In the records that follow, find each line with the word "Jumping" and copy it.

Start of DATA FOR THIS TASK

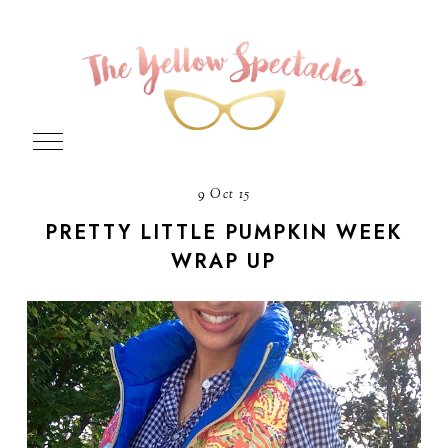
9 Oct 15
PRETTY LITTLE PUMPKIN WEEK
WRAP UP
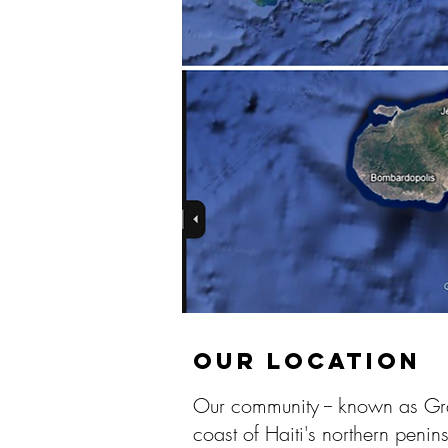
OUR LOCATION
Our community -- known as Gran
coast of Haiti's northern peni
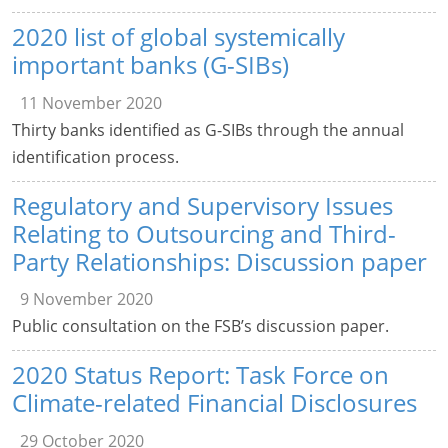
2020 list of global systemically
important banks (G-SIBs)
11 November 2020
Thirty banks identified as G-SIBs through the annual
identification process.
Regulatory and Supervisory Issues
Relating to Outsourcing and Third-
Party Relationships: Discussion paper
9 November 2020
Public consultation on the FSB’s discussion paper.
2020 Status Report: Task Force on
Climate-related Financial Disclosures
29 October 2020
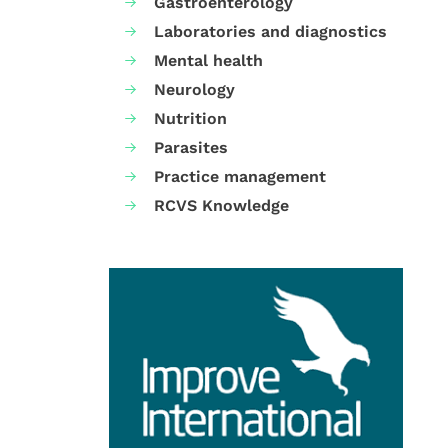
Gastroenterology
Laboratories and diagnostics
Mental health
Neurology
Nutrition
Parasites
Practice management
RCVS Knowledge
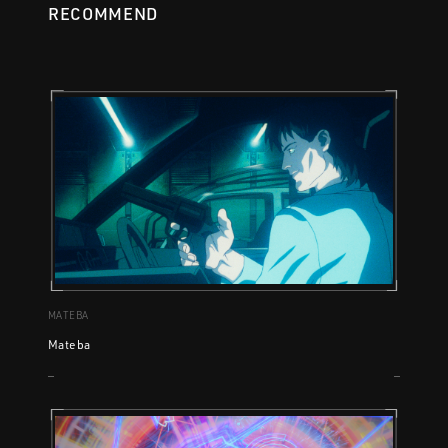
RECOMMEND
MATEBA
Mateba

End of DATA FOR THIS TASK
Start of DATA FOR THIS TASK

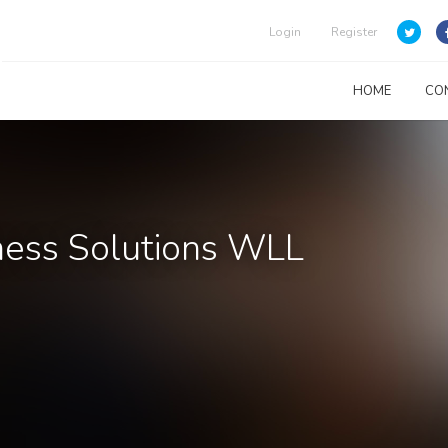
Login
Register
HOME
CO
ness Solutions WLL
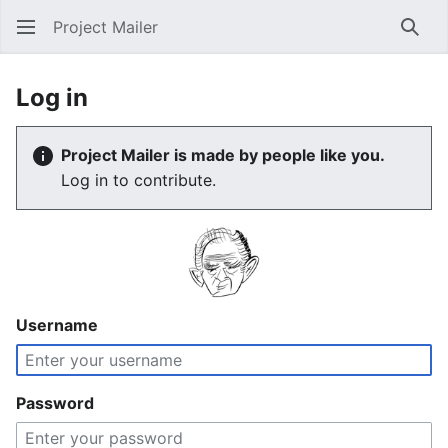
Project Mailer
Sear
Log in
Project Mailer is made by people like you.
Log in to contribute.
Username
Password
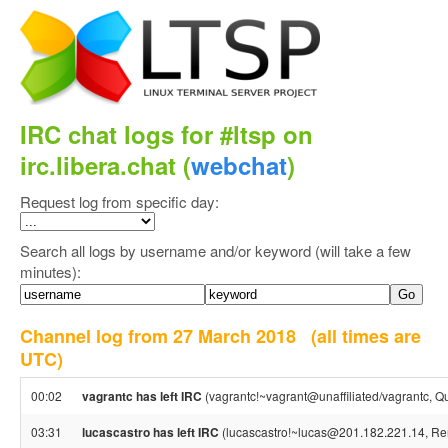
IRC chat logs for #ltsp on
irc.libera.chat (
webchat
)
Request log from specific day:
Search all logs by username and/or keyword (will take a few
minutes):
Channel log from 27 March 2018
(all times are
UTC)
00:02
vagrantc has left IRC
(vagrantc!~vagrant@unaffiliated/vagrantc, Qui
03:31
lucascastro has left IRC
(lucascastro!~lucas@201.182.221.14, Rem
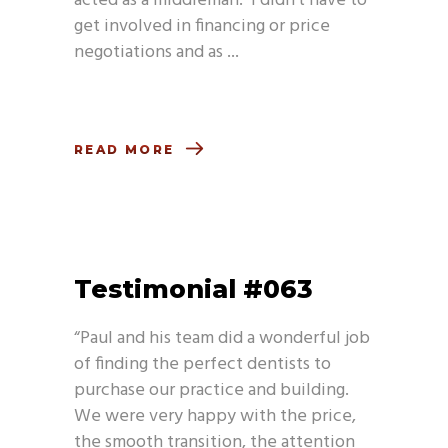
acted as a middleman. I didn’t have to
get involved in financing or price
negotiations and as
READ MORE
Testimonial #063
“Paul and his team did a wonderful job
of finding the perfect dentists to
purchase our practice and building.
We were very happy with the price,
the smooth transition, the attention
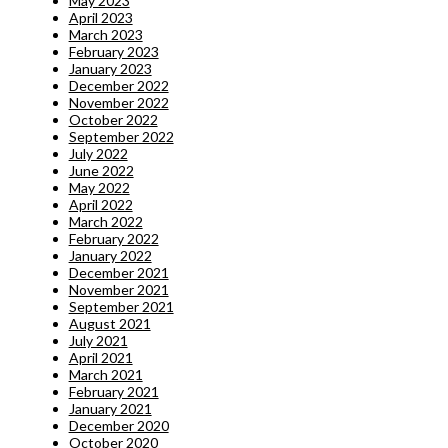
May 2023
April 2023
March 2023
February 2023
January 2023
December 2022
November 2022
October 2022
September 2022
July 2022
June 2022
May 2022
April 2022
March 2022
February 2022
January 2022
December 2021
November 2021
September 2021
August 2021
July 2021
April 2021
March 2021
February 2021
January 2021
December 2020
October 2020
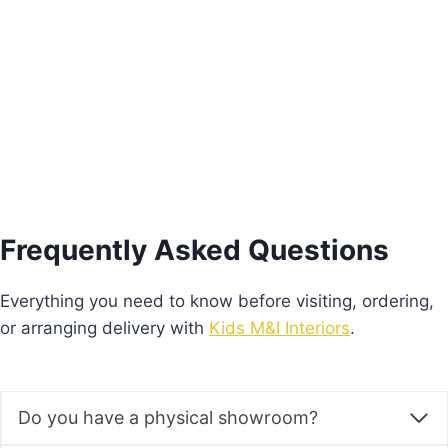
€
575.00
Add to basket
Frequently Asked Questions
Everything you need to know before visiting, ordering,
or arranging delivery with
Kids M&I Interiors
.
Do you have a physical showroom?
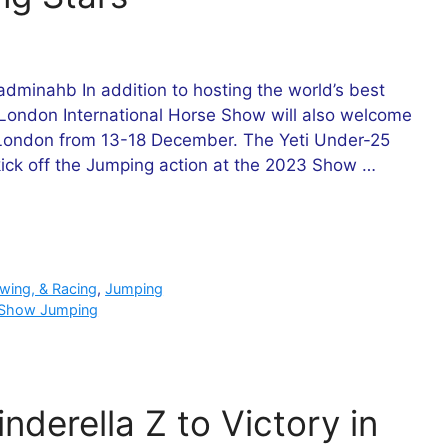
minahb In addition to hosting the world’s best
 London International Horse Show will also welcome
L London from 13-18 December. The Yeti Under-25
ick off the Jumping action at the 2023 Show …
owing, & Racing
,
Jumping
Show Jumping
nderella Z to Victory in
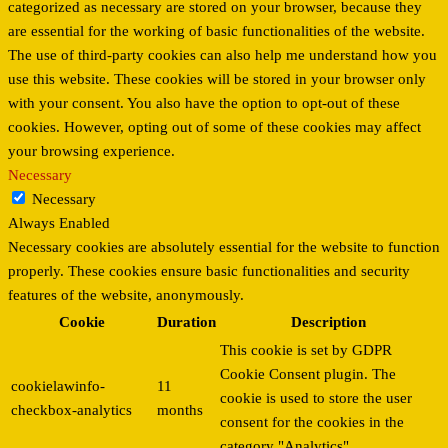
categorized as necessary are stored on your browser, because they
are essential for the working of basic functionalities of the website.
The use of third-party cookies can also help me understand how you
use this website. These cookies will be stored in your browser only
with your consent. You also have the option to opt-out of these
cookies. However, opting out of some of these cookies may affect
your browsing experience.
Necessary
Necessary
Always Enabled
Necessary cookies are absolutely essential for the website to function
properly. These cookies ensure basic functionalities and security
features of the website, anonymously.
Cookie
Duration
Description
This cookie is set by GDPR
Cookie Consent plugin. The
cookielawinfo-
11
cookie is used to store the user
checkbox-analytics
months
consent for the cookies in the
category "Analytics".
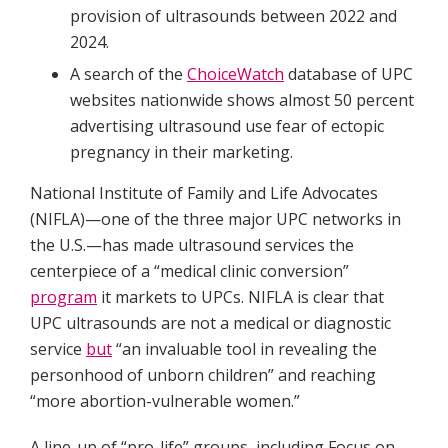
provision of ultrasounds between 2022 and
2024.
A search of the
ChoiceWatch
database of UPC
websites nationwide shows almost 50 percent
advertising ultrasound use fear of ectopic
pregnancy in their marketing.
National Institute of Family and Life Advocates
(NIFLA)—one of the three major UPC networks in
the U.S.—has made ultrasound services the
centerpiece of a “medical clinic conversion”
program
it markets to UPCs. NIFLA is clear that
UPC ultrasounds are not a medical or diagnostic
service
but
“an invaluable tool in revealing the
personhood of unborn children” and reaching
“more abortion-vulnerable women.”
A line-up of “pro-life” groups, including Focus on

End of DATA FOR THIS TASK
Start of DATA FOR THIS TASK

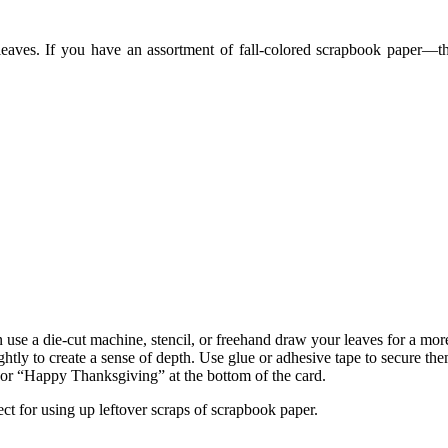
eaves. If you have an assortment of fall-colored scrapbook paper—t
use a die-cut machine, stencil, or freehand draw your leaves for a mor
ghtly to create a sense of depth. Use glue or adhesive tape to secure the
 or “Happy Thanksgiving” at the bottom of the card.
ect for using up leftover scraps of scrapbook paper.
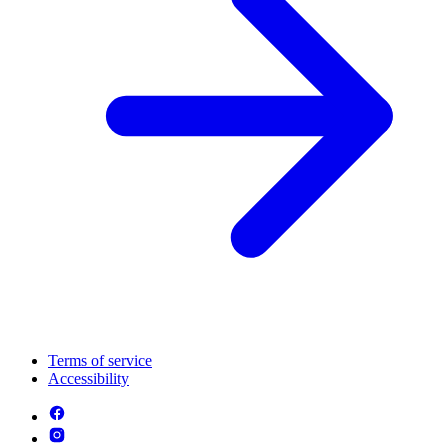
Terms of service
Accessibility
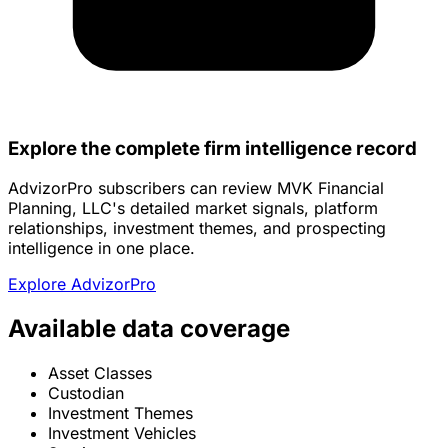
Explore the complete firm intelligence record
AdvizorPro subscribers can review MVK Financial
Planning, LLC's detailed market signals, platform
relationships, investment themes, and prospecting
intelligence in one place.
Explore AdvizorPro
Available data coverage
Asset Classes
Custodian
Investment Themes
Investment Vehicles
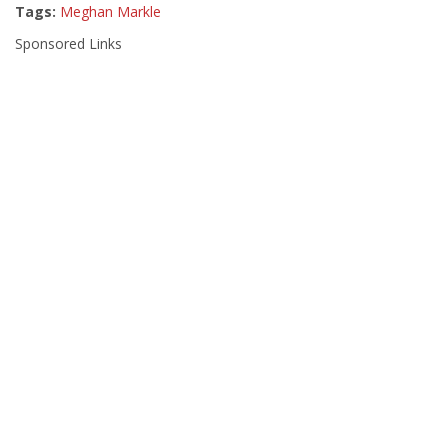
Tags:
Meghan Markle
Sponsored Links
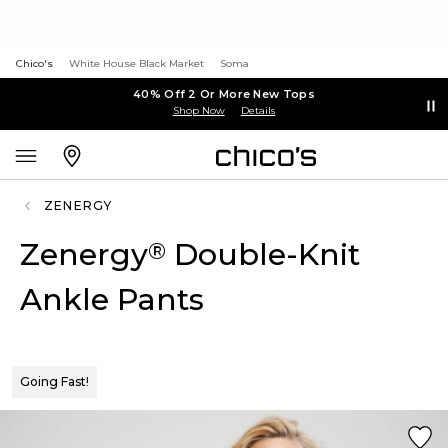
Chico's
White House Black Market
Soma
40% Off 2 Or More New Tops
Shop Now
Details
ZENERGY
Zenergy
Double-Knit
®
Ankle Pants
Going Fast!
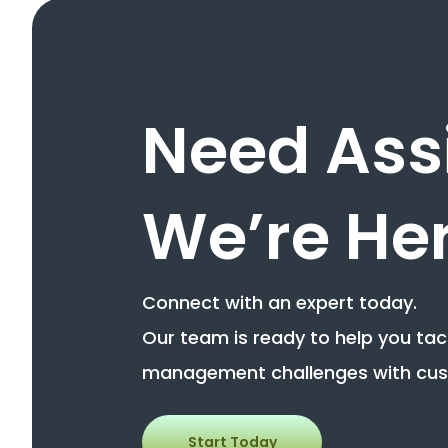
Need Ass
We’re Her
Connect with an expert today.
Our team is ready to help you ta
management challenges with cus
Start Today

End of DATA FOR THIS TASK

### FINAL ANSWER
ick off the Jumping action at the 2023 Show …
Jumping
Show Jumping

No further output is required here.